In the years before the Civil War, Kansas was a battleground. As Free State forces clashed with pro-slavery marauders from Missouri, a 40-something mother of four from Vermont waged a war of her own. As “Bleeding Kansas” raged around her, Clarina Howard Nichols came into her own as a champion of equal rights for women and blacks.

A new biography tells the story of this often-overlooked reformer and her contributions to social justice in 19th century America.

In Frontier Feminist: Clarina Howard Nichols and the Politics of Motherhood, Marilyn S. Blackwell and Kristen Tegtmeier Oertel provide an accessible, deeply researched, and often thrilling study of Nichols’ life and achievements.

For one of its authors, the book represents a homecoming long in the making.

An associate professor of 19th century American history at the University of Tulsa, Dr. Oertel first became enamored with history during her junior year of high school at Shawnee Mission North in Overland Park, Kansas. Growing up at a time before women’s studies was prevalent in the educational system, Oertel didn’t learn of her Kansas forebear until years after she left home. She was working on her master’s thesis at SUNY-Binghampton when she first became aware of Nichols.

“When I discovered that she was responsible for passing school suffrage so that women in Kansas could vote on their school board before anywhere else in the country, I was shocked,” Oertel remembers. “I couldn’t understand why I hadn’t heard of her before.”

Dr. Kristen Tegtmeier Oertel

Now as co-author of the first scholarly biography of Clarina Howard Nichols, Oertel can ensure that future generations of Kansans won’t miss out on the remarkable legacy of one of the state’s most progressive figures.

Using the impact of Nichols’ ill-fated first marriage as a springboard, Oertel and Blackwell trace Nichols’ entire activist arc – from cutting her teeth as a newspaper editor in Vermont; through her years as a traveling speaker and pioneer of progressivism in her adopted state of Kansas; to her final days in California.

Though a formidable journalist and accomplished lecturer in her time, Nichols is not as well-remembered today as her contemporaries and friends such as Susan B. Anthony, Elizabeth Cady Stanton, and Lucy Stone. At least, not outside of Kansas.

Following the Kansas-Nebraska Act of 1854, Nichols, then 44 and remarried, led her family in joining thousands of other anti-slavery emigrants from the east who hoped to build a “new oasis of freedom” in Kansas. She moved first to Lawrence, then, three years later, to Wyandotte County.

Nichols’ return to prominence has been many years in the making.
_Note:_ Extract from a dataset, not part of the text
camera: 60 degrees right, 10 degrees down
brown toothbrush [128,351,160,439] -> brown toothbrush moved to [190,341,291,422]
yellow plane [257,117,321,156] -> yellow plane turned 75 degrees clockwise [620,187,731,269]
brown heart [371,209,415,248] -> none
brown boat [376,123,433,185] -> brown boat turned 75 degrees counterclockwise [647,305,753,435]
In the 1970s, Kansas archivist Joseph Gambone edited Nichols’ papers, dubbing her “The Forgotten Feminist of Kansas.” More recently, Kansas City-based writer Diane Eckhoff revived interest in Nichols with her 2006 biography, Revolutionary Heart: The Life of Clarina Nichols and the Pioneering Crusade for Women’s Rights.
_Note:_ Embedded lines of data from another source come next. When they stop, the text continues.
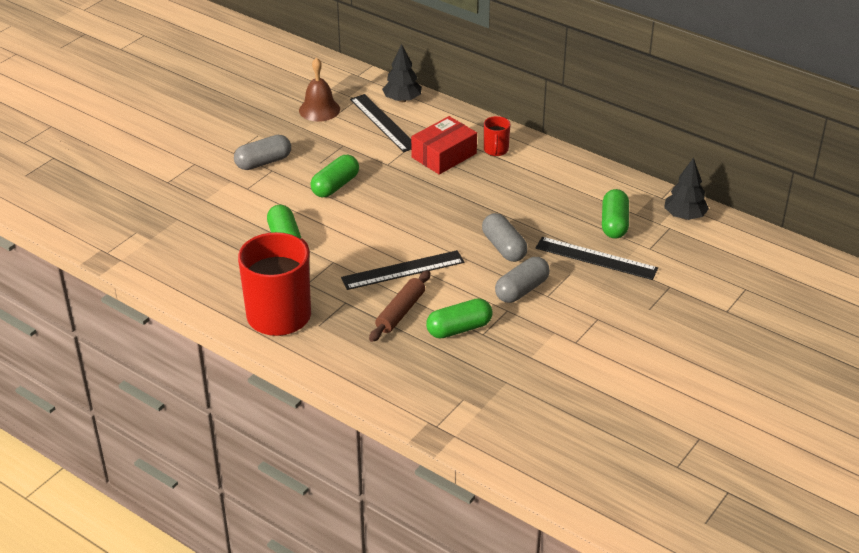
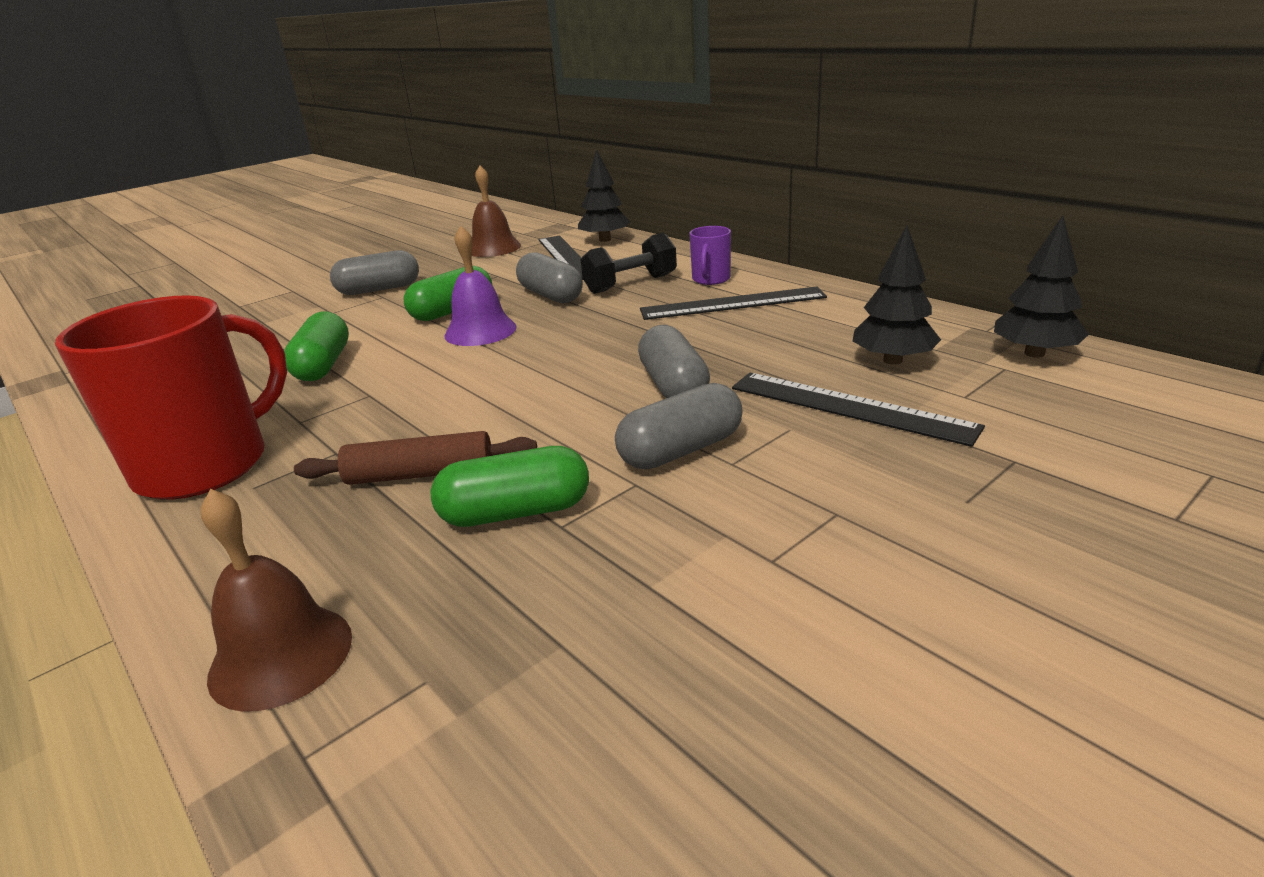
camera: 15 degrees right, 10 degrees down
black ruler [341,250,464,290] -> black ruler moved to [640,286,827,320]
brown rolling pin [369,270,430,342] -> brown rolling pin turned 45 degrees clockwise [294,431,537,485]
red box [411,116,477,175] -> black dumbbell [581,233,677,294]
red mug [484,116,510,156] -> purple mug [689,226,731,285]
green capsule [602,189,629,239] -> black tree [853,225,941,365]
none -> brown bell [201,489,352,712]
none -> purple bell [444,226,517,346]
none -> grey capsule [516,252,583,303]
Now, with Frontier Feminist, Blackwell and Oertel usher Nichols into the wider discourse of American history. They argue that this self-described “strong-minded woman” built an effective “politics of motherhood” that was based on the importance of women’s traditional roles in a functional moral society. This strategy was particularly effective in the rough, frontier landscape of Kansas, where women and mothers were essential for the survival of the community.

Blackwell and Oertel write:

With knitting in hand, she fashioned a political identity out of the moral authority and respectability middle-class white women garnered in antebellum America. […] Like a modern-day soccer mom presiding over the legislature, Nichols ably negotiated the political gender divide, retaining her essential femininity and ethic of care while promoting a progressive political agenda.
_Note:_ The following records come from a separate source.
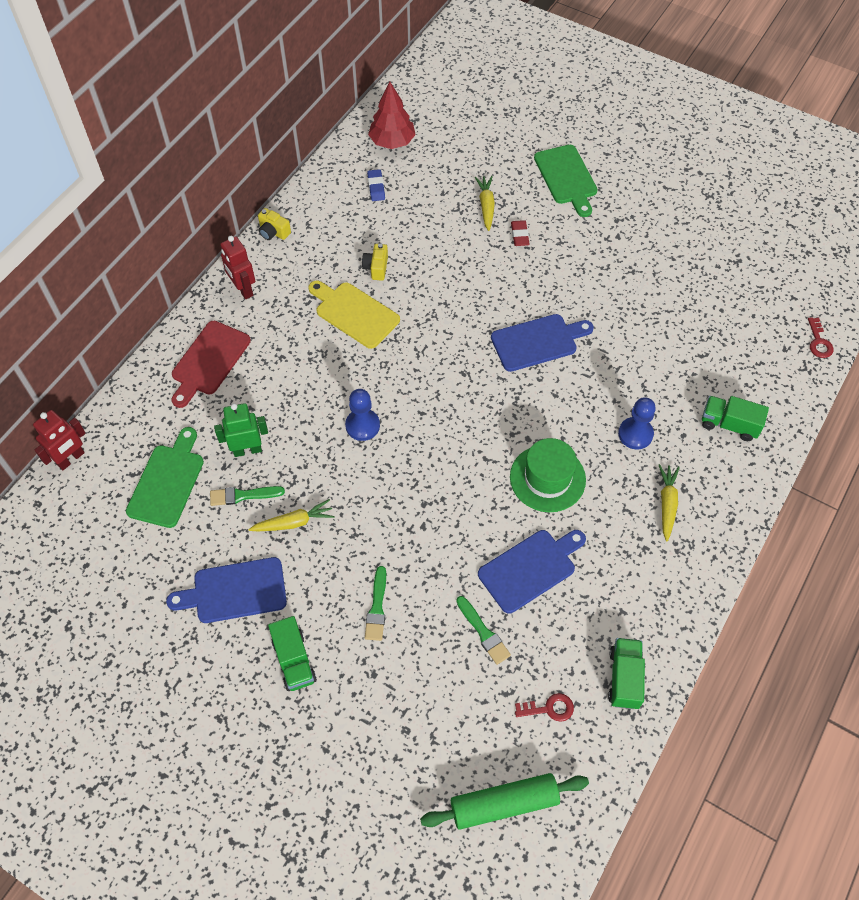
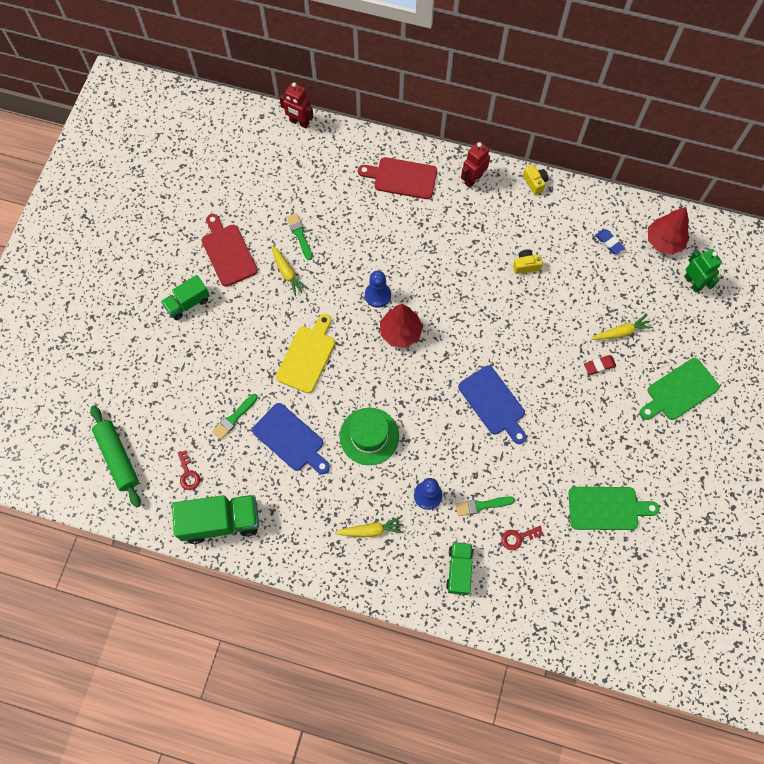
camera: 75 degrees right, 10 degrees up
green cutting board [126,427,204,528] -> green cutting board moved to [569,487,659,530]
blue cutting board [166,557,287,623] -> red cutting board [201,214,258,287]
green robot [214,403,268,457] -> green robot moved to [684,249,722,293]
yellow camera [258,208,291,240] -> yellow camera turned 135 degrees clockwise [523,164,549,195]
yellow cutting board [308,281,400,349] -> yellow cutting board moved to [276,314,335,393]
green brush [365,566,386,641] -> green brush moved to [456,496,515,516]
blue eraser [367,169,385,201] -> blue eraser turned 75 degrees clockwise [595,229,625,254]
green truck [608,638,645,709] -> green truck [172,495,259,544], size x1.63
red key [808,317,834,358] -> red key moved to [501,526,544,550]
none -> red tree [380,304,423,348]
Nichols’ life, however, was slightly more eventful than that of a 21st century surburban housewife. This was, after all, the frontier.

For instance, while stationed with militant abolitionist John Brown’s company, Nichols’ son Relie was wounded in the Battle of Black Jack on June 2, 1856. Soon after, Nichols clutched the bullet that had passed through Relie’s shoulder while entreating a crowd in New York City:

Are you mothers? Let me speak to you for the mothers of Kansas. I am one of them. My sons are among the sufferers and the defenders of that ill-fated Territory; their blood has baptized the soil which they yet live to weep over, to love, and to defend.

Image: KS State Historical Soc.

Later, she obtained another souvenir: manacles filed from the ankles of a fugitive slave from Parkville, Missouri. Ensconced in the intellectual center of Quindaro – a strikingly multi-ethnic community of abolitionist whites, Native Americans and blacks located across the Missouri River from Westport in what is now Kansas City, Kansas – Nichols was active in helping escaped slaves traverse the Underground Railroad.

The manacles, which Nichols donated to the Vermont Historical Society, were more than symbolic.

“Coupled with her son’s bullet,” Oertel and Blackwell write, “these slave manacles were concrete evidence that both whites and blacks suffered under slavery’s presence in Kansas Territory.”